Crude oil prices fell sharply on news that the likelihood of a US military attack on Syria appeared to be lessening after Russia’s proposal that the Syrian government give up its chemical weapons.
Oil prices have been waffling since late August following the fatal use of chemical weapons on citizens in Syria, and the US government has blamed the Syrian government for the attack.
Previously, US Sec. of State John Kerry suggested Syrian President Bashar al-Assad could avert an air strike on Syria by submitting chemical weapons to the international community to be destroyed.
The Russian government reportedly talked with officials in Damascus, and Syria’s foreign minister has said Syria is prepared to accept Russia’s proposal to take control of the country’s chemical weapons.

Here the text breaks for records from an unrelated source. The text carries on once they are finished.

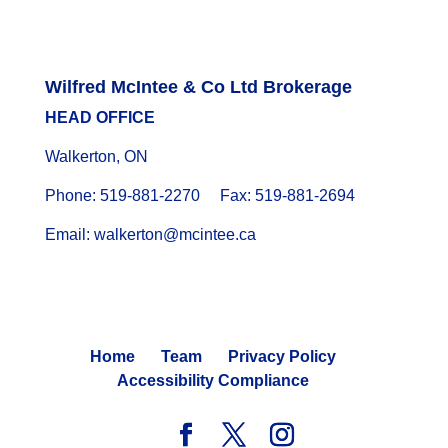
Wilfred McIntee & Co Ltd Brokerage
HEAD OFFICE
Walkerton, ON
Phone: 519-881-2270 Fax: 519-881-2694
Email: walkerton@mcintee.ca
Home
Team
Privacy Policy
Accessibility Compliance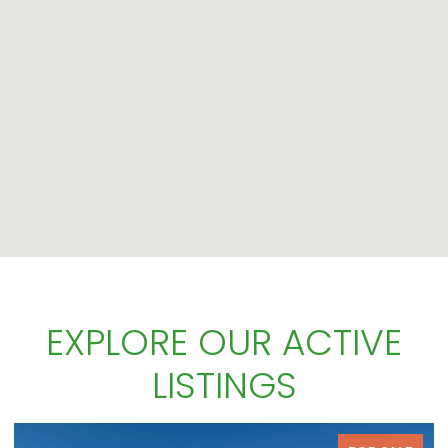
EXPLORE OUR ACTIVE
LISTINGS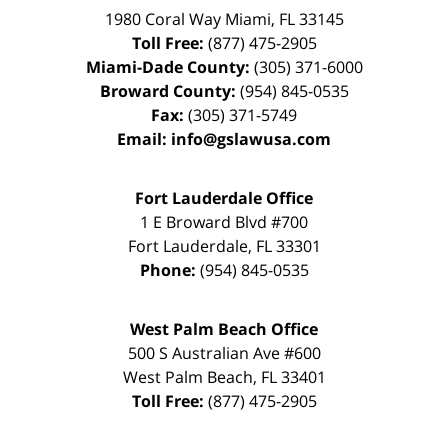
1980 Coral Way
Miami
,
FL
33145
Toll Free:
(877) 475-2905
Miami-Dade County:
(305) 371-6000
Broward County:
(954) 845-0535
Fax:
(305) 371-5749
Email:
info@gslawusa.com
Fort Lauderdale Office
1 E Broward Blvd #700
Fort Lauderdale
,
FL
33301
Phone:
(954) 845-0535
West Palm Beach Office
500 S Australian Ave #600
West Palm Beach
,
FL
33401
Toll Free:
(877) 475-2905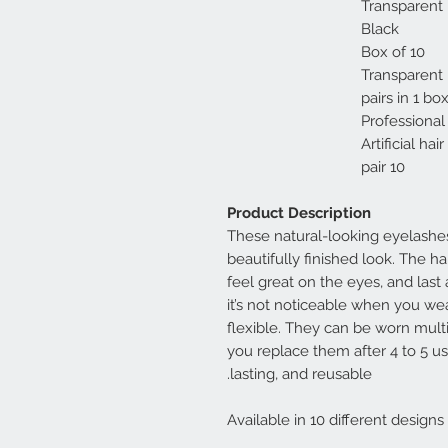
Transparent 
Black
Box of 10
Transparent
Professional
Artificial hair
10 pair
Product Description
These natural-looking eyelashes
beautifully finished look. The ha
feel great on the eyes, and last 
it’s not noticeable when you we
flexible. They can be worn mult
you replace them after 4 to 5 us
lasting, and reusable.
Available in 10 different designs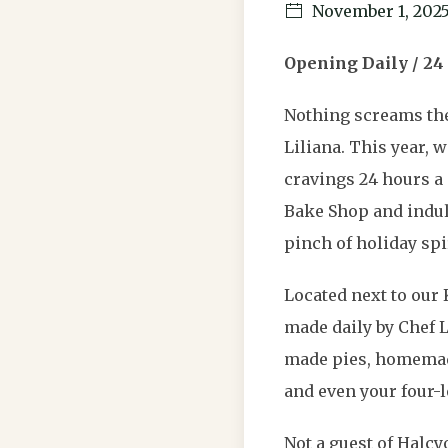
November 1, 202
Opening Daily / 24
Nothing screams the
Liliana. This year, 
cravings 24 hours a 
Bake Shop and indul
pinch of holiday spir
Located next to our 
made daily by Chef 
made pies, homemade
and even your four-l
Not a guest of Halc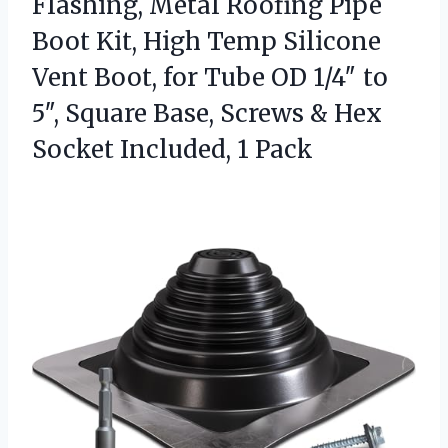
Flashing, Metal Roofing Pipe
Boot Kit, High Temp Silicone
Vent Boot, for Tube OD 1/4″ to
5″, Square Base, Screws & Hex
Socket Included, 1 Pack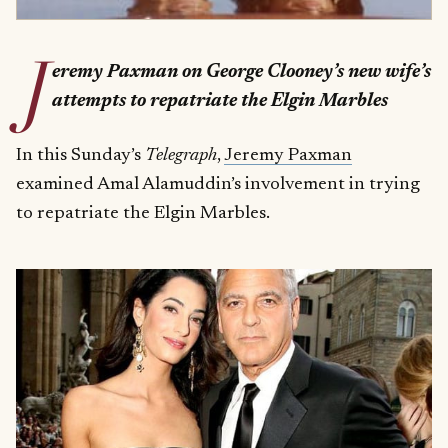
J
eremy Paxman on George Clooney’s new wife’s
attempts to repatriate the Elgin Marbles
In this Sunday’s
Telegraph
,
Jeremy Paxman
examined Amal Alamuddin’s involvement in trying
to repatriate the Elgin Marbles.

US President Barack Obama called the news from Syria “a potentially positive development.”
Separately, the US Energy Information Administration issued a brief examining crude oil production in Syria and world oil supply.
“Before the civil war began in 2011, Syria produced around 400,000 b/d of crude oil and exported about 150,000 b/d, mostly to Europe. However, ongoing hostilities, which have significantly affected energy infrastructure, combined with stringent international sanctions on petroleum exports from Syria, cut crude oil production by about 85%,” the EIA brief “Today in Energy” said.
Although the allegedly recent use of chemical weapons in Syria has helped pushed Brent oil prices higher on concerns about wider geopolitical unrest, these events have not reduced the physical flow of crude oil into the world market, EIA said.
The October contract for benchmark US light, sweet crudes on the New York Mercantile Exchange fell $1.01 on Sept. 9, settling at $109.52/bbl. The November crude contract dropped by $1.05 to $108.47/bbl.
Heating oil for October delivery was down 4.5¢ to settle at a rounded $3.12/gal on NYMEX. Reformulated gasoline stock for oxygenate blending for October declined 5.1¢ to a rounded $2.80/gal.
The October natural gas contract rose 7.5¢ to close at a rounded $3.61/MMbtu on NYMEX. On the US spot market, the gas price at Henry Hub, La. was $3.59/MMbtu, a 4.5¢ climb from the Sept. 6 closing.
In London, the October IPE contract for North Sea Brent crude dropped $2.40 to $113.72/bbl. The September contract for gas oil settled at $960/tonne, down $11 from the previous session.
The Organization of Petroleum Exporting Countries reported its basket of 12 benchmark crudes was down 71¢, closing at $111.39/bbl on Sept. 9.